Relevant sentencing principles and current sentencing practices
42 I take into account the purposes for which sentence must be imposed and the need for deterrence, both general and in your case, specific. The courts consider general deterrence is to be a significant purpose of sentencing, both in relation to offences of family violence, and to offences which relate to the administration of justice, of course.
43 It is plain that specific deterrence is needed in your case, given your prior criminal history.
44 I have had careful regard to the need for an overall sentence which reflects the totality principle of sentencing, which will be achieved by a mechanism of significant concurrency between the sentences imposed upon the false imprisonment and persistent breach charges, and a higher measure of cumulation for the attempt to pervert the course of justice, as urged upon me by the prosecution.

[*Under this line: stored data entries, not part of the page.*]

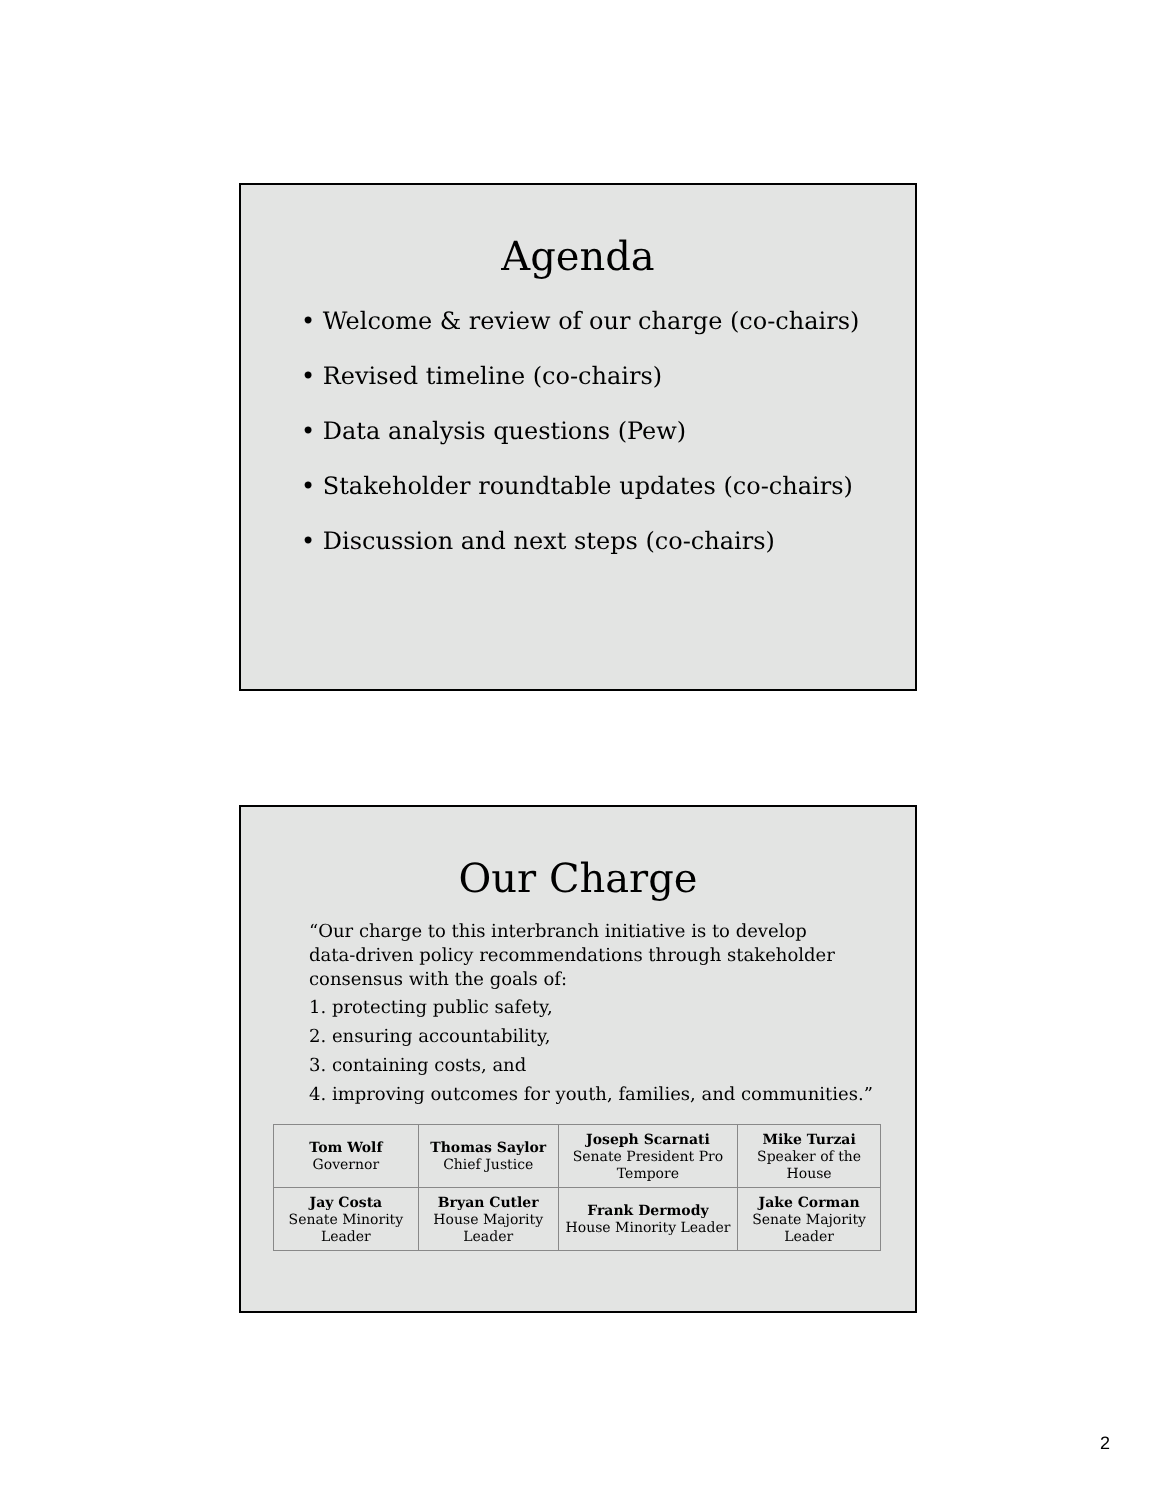Agenda
• Welcome & review of our charge (co-chairs)
• Revised timeline (co-chairs)
• Data analysis questions (Pew)
• Stakeholder roundtable updates (co-chairs)
• Discussion and next steps (co-chairs)
Our Charge
“Our charge to this interbranch initiative is to develop data-driven policy recommendations through stakeholder consensus with the goals of:
1. protecting public safety,
2. ensuring accountability,
3. containing costs, and
4. improving outcomes for youth, families, and communities.”
| Tom Wolf Governor | Thomas Saylor Chief Justice | Joseph Scarnati Senate President Pro Tempore | Mike Turzai Speaker of the House |
| Jay Costa Senate Minority Leader | Bryan Cutler House Majority Leader | Frank Dermody House Minority Leader | Jake Corman Senate Majority Leader |
2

45 The sentences I will impose will punish you and denounce your behaviour, whilst allowing for your continued efforts at rehabilitation. I commend you for your abstinence from illicit drugs whilst in custody and also your completion of a number of courses over the years during your times in custody. Mr Mackinnon expresses the view that you appear to have significant potential for rehabilitation, but he did not set out the empirical basis of that opinion. I am much more cautious than that about your prospects for rehabilitation, given your long criminal history, and the marked similarity between the false imprisonment charge in 2004 and the false imprisonment that is before me, especially in view of the fact that the sentence of imprisonment had only expired a matter of months prior to this offending. I consider that you do have some prospects for successful rehabilitation provided that, for the first time in many years, you can resist the temptation to consume illicit drugs whilst in the community, which has been so detrimental to you for so many years. It would also be of assistance if you can follow through on your sincere intentions to resume work in the building industry, or landscaping with your brother.
Sentencing submissions
46 Your counsel accepted, as was submitted by the prosecution, that the only sentence available to me having regard to all of the relevant sentencing principles in this case was a term of immediate imprisonment.
Sentence
47 Accordingly, I sentence as follows.
48 On the charge of false imprisonment, I will impose three years’ and six months’ imprisonment.
49 On the charge of attempting to pervert, three years’ six months’ imprisonment, 18 months of which is to be served cumulatively upon the three years, six months, and the false imprisonment which is the base.
50 On the charge of persistent breach of intervention order, 12 months, three months of which is to be served cumulatively upon other sentences.
51 That gives rise to a total effective sentence of five years’ and three months’ imprisonment, and I order that a minimum of three years and nine months be served before parole eligibility.
Section 6AAA declaration
52 I declare presentence detention of 609 days, and to the extent to which I can give a 6AAA indication, I would otherwise have imposed 18 months on the persistent breach were it not for the plea of guilty.